Elazığ meydanlarından Gazze’ye destek
Filistin Âlimler Birliği'nin “Tekbir Cuması” çağrısı üzerine, HÜDA PAR Elazığ Gençlik Kolları tarafından düzenlenen program, gençlerin yoğun katılımıyla gerçekleşti. Programa HÜDA PAR Mersin Milletvekili Faruk Dinç, HÜDA PAR Elazığ İl Başkanı Metin Suiçer, Seyda Molla Mehmet Beşir Varol ve talebeleri de katıldı.
Duygusal anların yaşandığı programda, Kudüs ve Filistin halkına destek mesajları verildi. HÜDA PAR Mersin Milletvekili Faruk Dinç yaptığı etkileyici konuşmasında, Kudüs davasının yalnızca özgür ruhların omuzlayabileceği şerefli bir dava olduğunu vurguladı.
“Kudüs davası Allah’ın herkese nasip etmediği şerefli bir davadır. Bu davaya ancak özgür olanlar sahip çıkabilir. Kudüs davasına ses verenler, kölelik zincirini kıranlardır. Bu yüzden özgür olduğunuz için, Kudüs’e sahip çıktığınız için hepinize teşekkür ediyorum.” diyen Dinç, Filistin halkına uygulanan vahşete sessiz kalmanın bu zulme ortak olmak anlamına geleceğini belirtti.
Dinç konuşmasında, Siyonist İsrail’in kadın, çocuk, yaşlı demeden Filistin halkını cami avlularında, okul bahçelerinde, hastanelerde katlettiğine dikkat çekerek şunları söyledi:
“Bir buçuk yıldan fazladır Filistin’de mazlum insanlar; kadın, çocuk, erkek, yaşlı demeden katlediliyor. Bu mazlumlar cami avlularında, okul bahçelerinde, hastanelerde katlediliyor. Bu Siyonist terör şebekesi, hiçbir ilke, ahlak ve değer tanımadan insanlığa karşı savaş açmıştır. Bugün insanlığa karşı açık bir soykırım işlenmektedir. Bu soykırımı sadece kendileri değil, aynı zamanda Batı’nın desteğiyle birlikte işlemektedirler.
Eğer bugün biz bu soykırıma sessiz kalırsak, biz de bu soykırıma ortak olacağız.
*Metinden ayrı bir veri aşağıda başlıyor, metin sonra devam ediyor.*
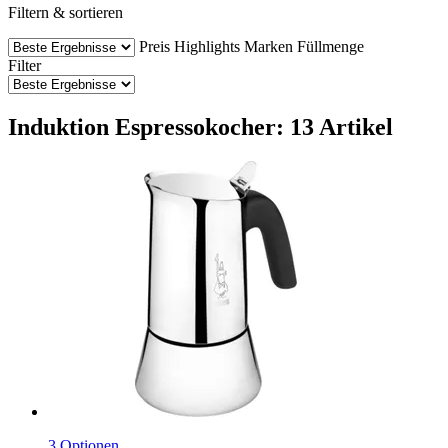
Filtern & sortieren
Preis
Highlights
Marken
Füllmenge
Filter
Induktion Espressokocher: 13 Artikel
3 Optionen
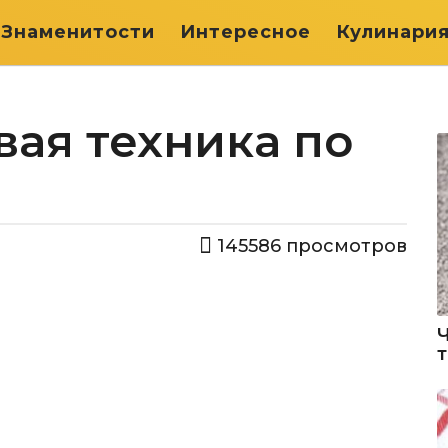
Знаменитости
Интересное
Кулинари
вая техника по
145586
просмотров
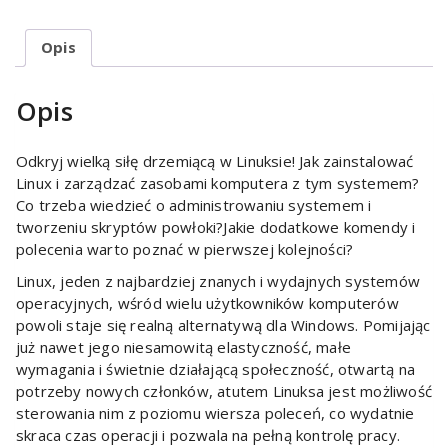
Opis
Opis
Odkryj wielką siłę drzemiącą w Linuksie! Jak zainstalować
Linux i zarządzać zasobami komputera z tym systemem?
Co trzeba wiedzieć o administrowaniu systemem i
tworzeniu skryptów powłoki?Jakie dodatkowe komendy i
polecenia warto poznać w pierwszej kolejności?
Linux, jeden z najbardziej znanych i wydajnych systemów
operacyjnych, wśród wielu użytkowników komputerów
powoli staje się realną alternatywą dla Windows. Pomijając
już nawet jego niesamowitą elastyczność, małe
wymagania i świetnie działającą społeczność, otwartą na
potrzeby nowych członków, atutem Linuksa jest możliwość
sterowania nim z poziomu wiersza poleceń, co wydatnie
skraca czas operacji i pozwala na pełną kontrolę pracy.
Bu yüzden biz bu zulme sessiz kalmayacağız! Bu soykırıma alışmayacağız! Bu çocukların katledilmesine, parçalanmasına asla ama asla alışmayacağız! Mazlumların yanında olduğumuzu her yerde, her platformda haykıracağız.” dedi.
Batılı ülkelerin çifte standartlarını da sert bir dille eleştiren Dinç, Batı'nın yıllarca kadın ve çocuk hakları üzerinden İslam dünyasını hedef aldığını, fakat bugün bizzat kendilerinin bu hakları ayaklar altına aldığını ifade etti:
“Unutmayalım ki bu soykırımı sadece Siyonist İsrail işlemiyor. Bu soykırım, bize insanlıktan, insan haklarından, kadın ve çocuk haklarından bahseden Batı’nın ortaklığıyla işleniyor. Bize diyorlardı ki: “Biz gelsek, kadınlara haklarını vereceğiz.” İstanbul Sözleşmesini dayatıp kadın haklarını savunacaklarını söyleyen Batı, aynı zamanda “Afganistan’daki kadınların haklarını savunacağız” diyordu. “Eğer biz gelirsek, onları özgürleştireceğiz” diyordu. Ancak bugün, bizzat kendileri kadınlarımızı katlediyorlar.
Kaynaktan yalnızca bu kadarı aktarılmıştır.